The overarching question to the Genre category of required commentaries might be stated broadly as follows: What role does genre play in textual production, reception, or criticism, for both literary texts and texts not considered “literary”? In other words, issues of genre may be addressed from a literary approach or from a rhetorical approach. When critics of texts address issues of genre, how do they do it? What are the possible methodological ways of relating genre issues to texts and vice versa?
More specifically, you may choose to write a genre commentary if you have completed a course project that raises questions like these:
- How did issues of genre influence the production/reception/criticism of the text treated in your artifact?
- What are the characteristics of a particular genre? What does “genre” or a particular genre term such as “drama,” “narration,” or “romance” mean?
- How would a genre critic—or other critic adopting a genre critical approach—interpret the text treated in your artifact?
- How have critical methods for dealing with genre evolved?
- How does your artifact not address issues of genre, but possibly might (or should)?
The Commentary Assignment
Your commentary should not attempt to be a comprehensive study of issues of genre. Rather, it should identify a relevant issue or issues of genre that are present in—or implied by—your artifact. The artifact may or may not use the term “genre,” but your commentary should use it, or related terms, and use that term or terms with accuracy and appropriateness for students of literary and non-literary texts.

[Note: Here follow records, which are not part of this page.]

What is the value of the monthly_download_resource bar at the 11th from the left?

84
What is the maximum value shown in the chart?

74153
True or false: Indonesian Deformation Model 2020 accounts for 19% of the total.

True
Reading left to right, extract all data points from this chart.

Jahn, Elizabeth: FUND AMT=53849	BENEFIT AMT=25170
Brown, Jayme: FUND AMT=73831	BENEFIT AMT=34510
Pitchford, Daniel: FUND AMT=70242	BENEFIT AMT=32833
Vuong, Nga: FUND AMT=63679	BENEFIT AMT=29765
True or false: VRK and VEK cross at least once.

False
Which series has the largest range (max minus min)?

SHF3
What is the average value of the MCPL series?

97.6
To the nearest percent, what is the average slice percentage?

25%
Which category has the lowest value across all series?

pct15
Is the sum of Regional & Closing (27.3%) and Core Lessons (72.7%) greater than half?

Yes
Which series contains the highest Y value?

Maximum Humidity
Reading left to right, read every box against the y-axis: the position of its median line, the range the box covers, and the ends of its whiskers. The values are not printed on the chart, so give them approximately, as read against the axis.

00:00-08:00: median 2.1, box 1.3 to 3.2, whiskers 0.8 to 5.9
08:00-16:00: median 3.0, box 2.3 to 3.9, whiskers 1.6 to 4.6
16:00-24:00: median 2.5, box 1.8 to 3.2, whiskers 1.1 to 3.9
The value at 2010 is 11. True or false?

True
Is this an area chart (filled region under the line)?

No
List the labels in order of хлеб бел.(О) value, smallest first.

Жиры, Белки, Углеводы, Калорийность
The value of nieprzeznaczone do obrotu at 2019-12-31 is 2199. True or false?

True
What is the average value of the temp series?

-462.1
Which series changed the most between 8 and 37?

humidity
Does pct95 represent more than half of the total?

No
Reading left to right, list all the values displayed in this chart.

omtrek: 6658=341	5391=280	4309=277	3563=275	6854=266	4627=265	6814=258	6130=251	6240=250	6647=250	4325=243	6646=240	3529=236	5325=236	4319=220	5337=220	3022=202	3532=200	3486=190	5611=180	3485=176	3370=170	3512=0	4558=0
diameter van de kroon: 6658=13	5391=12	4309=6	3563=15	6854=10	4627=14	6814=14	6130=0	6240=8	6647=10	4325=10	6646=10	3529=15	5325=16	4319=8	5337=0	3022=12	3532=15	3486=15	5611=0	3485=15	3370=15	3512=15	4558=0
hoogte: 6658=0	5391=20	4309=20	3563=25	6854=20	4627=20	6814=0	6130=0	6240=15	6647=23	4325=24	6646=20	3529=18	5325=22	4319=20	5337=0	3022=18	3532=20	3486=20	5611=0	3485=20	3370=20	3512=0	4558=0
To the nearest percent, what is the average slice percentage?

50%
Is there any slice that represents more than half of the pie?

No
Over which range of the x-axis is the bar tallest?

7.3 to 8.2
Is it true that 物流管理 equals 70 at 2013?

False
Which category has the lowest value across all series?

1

Your commentary should contain two sections: a section of 300-600 words with the bolded subhead “On Genre in General,” and a section of 300-600 words with the bolded subhead, “On Genre in [Your Artifact].” These sections may be presented in either order—i.e., the general exploration first, followed by the specific treatment of your artifact, or vice versa. Whatever the order, the general part should provide your understanding of some aspect of the role of genre in literary and/or rhetorical studies. The artifact commentary should provide a brief description of your artifact and then some analysis of that artifact in terms relevant to the material in the general section. In other words, the two sections should have some connection.
The object, once again, is not to be comprehensive in your analysis of genre, but rather to be authentic in using/defining terms, making references, and identifying ideas and traditions, as you choose to raise them in your general statement about genre and your specific application of those ideas to your artifact.
- Before writing your commentary, you should consult the evaluation rubric for this assignment.
- Structurally, your commentary may contain just two sections (i.e., the general disciplinary category section and the specific artifact section)—or, as you wish, may contain additional sections, like an introduction and conclusion. Please note: The goal of the project is to provide a working definition of the general category (or at least part of it) and an illustration of that definition by way of your artifact. The commentary as a whole may not have the traditional “beginning-middle-end” structure of typical critical or course essays, but some of those features may be embedded in the two main sections. Also, the two main sections should mutually set up and refer to one another. That is, each section should not be filled with random, unconnected observations, but rather they should share a common context to some degree.
- The artifact section of your commentary requires a summary of the artifact. But instead of composing a full, detailed summary of the artifact (which itself could take pages), you should compose a purposeful summary—i.e., a summary that sets up the definitions and illustrations in the two main sections.
- Your commentary should be 2-4 pages, double-spaced, in length.
- You should follow your instructor’s requirements for submission procedures and due dates of commentaries in your course.